Goal of the exercise: Leave every image behind and restate the data word for word.
(Records supplied)
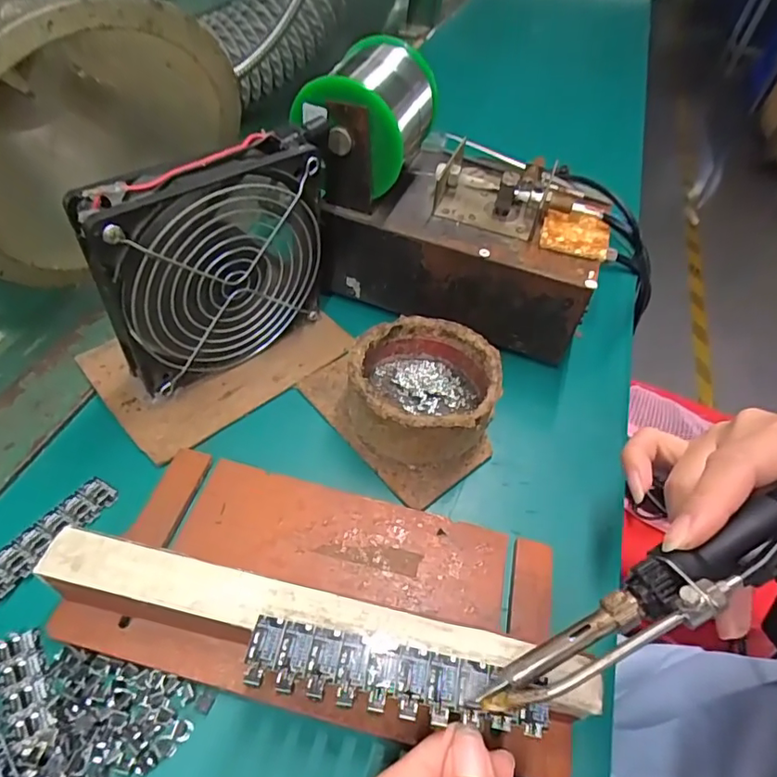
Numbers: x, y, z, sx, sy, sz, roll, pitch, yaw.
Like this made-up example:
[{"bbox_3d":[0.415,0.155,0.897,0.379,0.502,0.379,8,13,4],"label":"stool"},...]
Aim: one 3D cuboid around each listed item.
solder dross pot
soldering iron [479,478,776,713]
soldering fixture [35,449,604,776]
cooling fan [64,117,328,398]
[{"bbox_3d":[0.019,0.001,0.304,0.081,0.041,0.083,3,50,-4],"label":"solder dross pot"},{"bbox_3d":[0.122,0.052,0.180,0.202,0.019,0.021,-30,57,-4],"label":"soldering iron"},{"bbox_3d":[-0.025,0.081,0.229,0.212,0.044,0.103,13,50,5],"label":"soldering fixture"},{"bbox_3d":[-0.086,-0.064,0.289,0.130,0.128,0.025,-32,60,-28],"label":"cooling fan"}]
(End Records supplied)
Output below:
Numbers: x, y, z, sx, sy, sz, roll, pitch, yaw.
Like this made-up example:
[{"bbox_3d":[0.415,0.155,0.897,0.379,0.502,0.379,8,13,4],"label":"stool"},...]
Aim: one 3D cuboid around each listed item.
solder dross pot
soldering iron [479,478,776,713]
soldering fixture [35,449,604,776]
cooling fan [64,117,328,398]
[{"bbox_3d":[0.019,0.001,0.304,0.081,0.041,0.083,3,50,-4],"label":"solder dross pot"},{"bbox_3d":[0.122,0.052,0.180,0.202,0.019,0.021,-30,57,-4],"label":"soldering iron"},{"bbox_3d":[-0.025,0.081,0.229,0.212,0.044,0.103,13,50,5],"label":"soldering fixture"},{"bbox_3d":[-0.086,-0.064,0.289,0.130,0.128,0.025,-32,60,-28],"label":"cooling fan"}]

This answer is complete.